Unutmamalıyız ki, Tel Aviv'deki bu üçlü diyalogu destekleyen Arap başkentlerinin bir kısmı, Suriye’deki rüzgârın Türk gemilerinin istemediği bir yöne doğru ilerlediğini söylüyor. Suriye krizinin patlak vermesinden bu yana denklemin ortasında oturmak isteyen Ankara, günümüzde ortaya çıkan yeni üçlü ittifaktan yana büyük sıkıntılar yaşanmasının hayallerini kuruyor.
Bununla birlikte, Suriye kriziyle ilgili ortaya çıkan; Türkiye-İran-Rusya ve Rusya-İsrail- ABD ve daha sonra Arap-ABD-İsrail üçlü dengeleri ve Türkiye-Rusya-Avrupa gibi yeni kamplaşmaların sayısının artması, Türkiye’yi daha da tedirgin ediyor.
Ankara, Tel Aviv’in üçlü toplantısının, hem Suriye rejimi hem de muhalefetin bilgisi ve rızası olmadan yapılan bu tür toplantıların Suriyelilerin çıkarları doğrultusunda gerçekleşmediğini sık sık hatırlatmaktadır.
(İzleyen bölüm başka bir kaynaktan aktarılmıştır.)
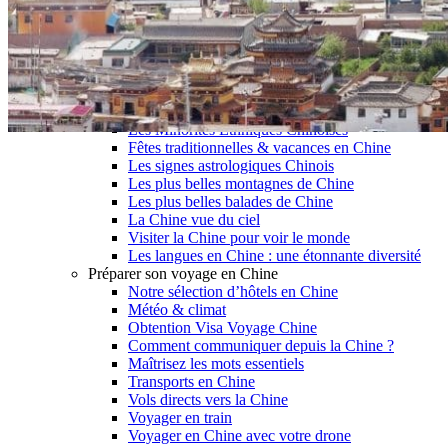
Garanties et engagements Asian Roads
Avis de nos voyageurs
Voyages d’affaires en Chine
Voyage scolaire et culturel en Chine
La Chine & ses secrets
Présentation de la Chine
Cuisines de Chine
Les Minorités Ethniques Chinoises
Fêtes traditionnelles & vacances en Chine
Les signes astrologiques Chinois
Les plus belles montagnes de Chine
Les plus belles balades de Chine
La Chine vue du ciel
Visiter la Chine pour voir le monde
Les langues en Chine : une étonnante diversité
Préparer son voyage en Chine
Notre sélection d’hôtels en Chine
Météo & climat
Obtention Visa Voyage Chine
Comment communiquer depuis la Chine ?
Maîtrisez les mots essentiels
Transports en Chine
Vols directs vers la Chine
Voyager en train
Voyager en Chine avec votre drone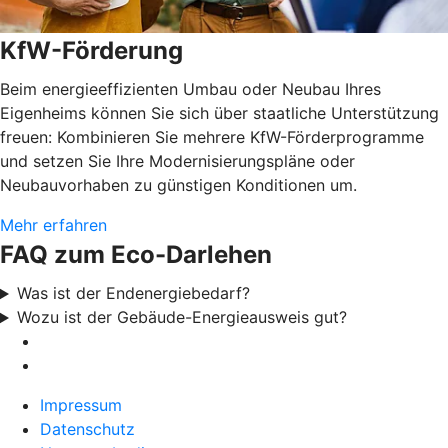
KfW-Förderung
Beim energieeffizienten Umbau oder Neubau Ihres
Eigenheims können Sie sich über staatliche Unterstützung
freuen: Kombinieren Sie mehrere KfW-Förderprogramme
und setzen Sie Ihre Modernisierungspläne oder
Neubauvorhaben zu günstigen Konditionen um.
Mehr erfahren
FAQ zum Eco-Darlehen
Was ist der Endenergiebedarf?
Wozu ist der Gebäude-Energieausweis gut?
Impressum
Datenschutz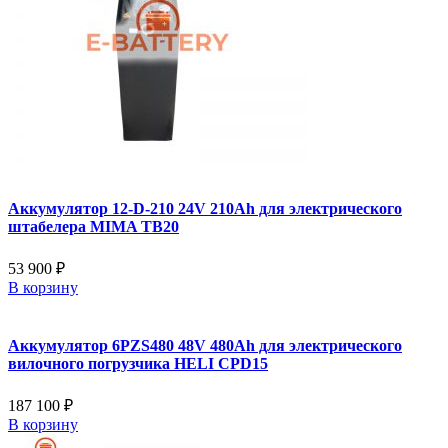
Аккумулятор 12-D-210 24V 210Ah для электрического
штабелера MIMA TB20
53 900 ₽
В корзину
Аккумулятор 6PZS480 48V 480Ah для электрического
вилочного погрузчика HELI CPD15
187 100 ₽
В корзину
Türkiye’nin Rusya’yla olan ticari ve siyasi ilişkileri geliştiyse de, Suriye’de inisiyatifi Moskova’ya teslim etmeyecektir. Çünkü bugün Tahran’ın bölgesel durumunu pazarlayan, yarın da ve Ankara’nın Suriye politikası daha da sertleştiği gerekçesiyle bölgede Türkiye’nin konumunu zayıflatmakta tereddüt etmeyecektir.
Türkiye’nin güneyinde ve Türkiye’ye rağmen bazı güvenlik tedbirlerinden de söz edilmekte. PYD ve İsrail çıkarları doğrultusunda alınacak bu tedbirlerin, Washington ile Moskova’yı birbirine doğru yakınlaştırma ihtimali yüksek. Ankara’nın birçok kere gündeme getirdiği üçlü Türk-Rus-Amerikan masası önerisi yerine, Tel Aviv’in girişimiyle gerçekleşen bu alternatif platform, Suriye’nin geleceği ile ilgili önemli bir adım olabilir.
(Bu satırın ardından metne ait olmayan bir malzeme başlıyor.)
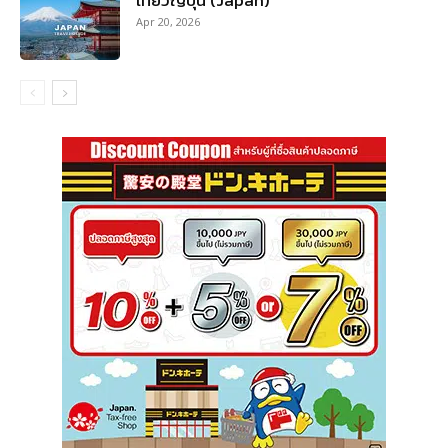
Apr 20, 2026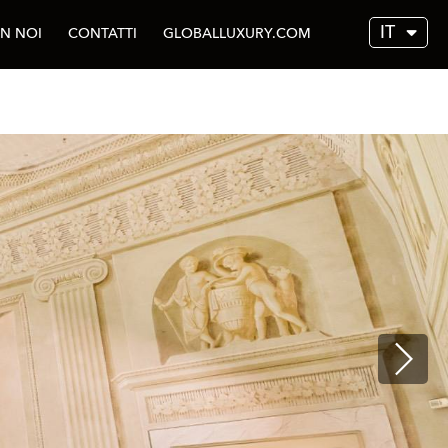
IT
N NOI
CONTATTI
GLOBALLUXURY.COM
Anlaşılan odur ki, ABD’nin Suriye Özel Temsilcisi James Jeffrey'in, Suriye'nin Deyr Ez Zor bölgesinde, PKK/PYD temsilcileri ile gerçekleştirmiş olduğu toplantılar, yapılan son silah ve lojistik destek sevkiyatı ve Fransa gibi bazı koalisyon güçlerinin doğu Fırat'a yeni askeri birlikleri gönderme kararı, Tel Aviv zirvesinin ilk somut eylemidir.
Fakat kesin olan husus Ankara’nın Rus-Amerikan mizanseni doğrultusunda, kendisinin ve desteklediği Suriyeli muhaliflerin çıkarlarına aykırı herhangi bir adım atmayacağıdır.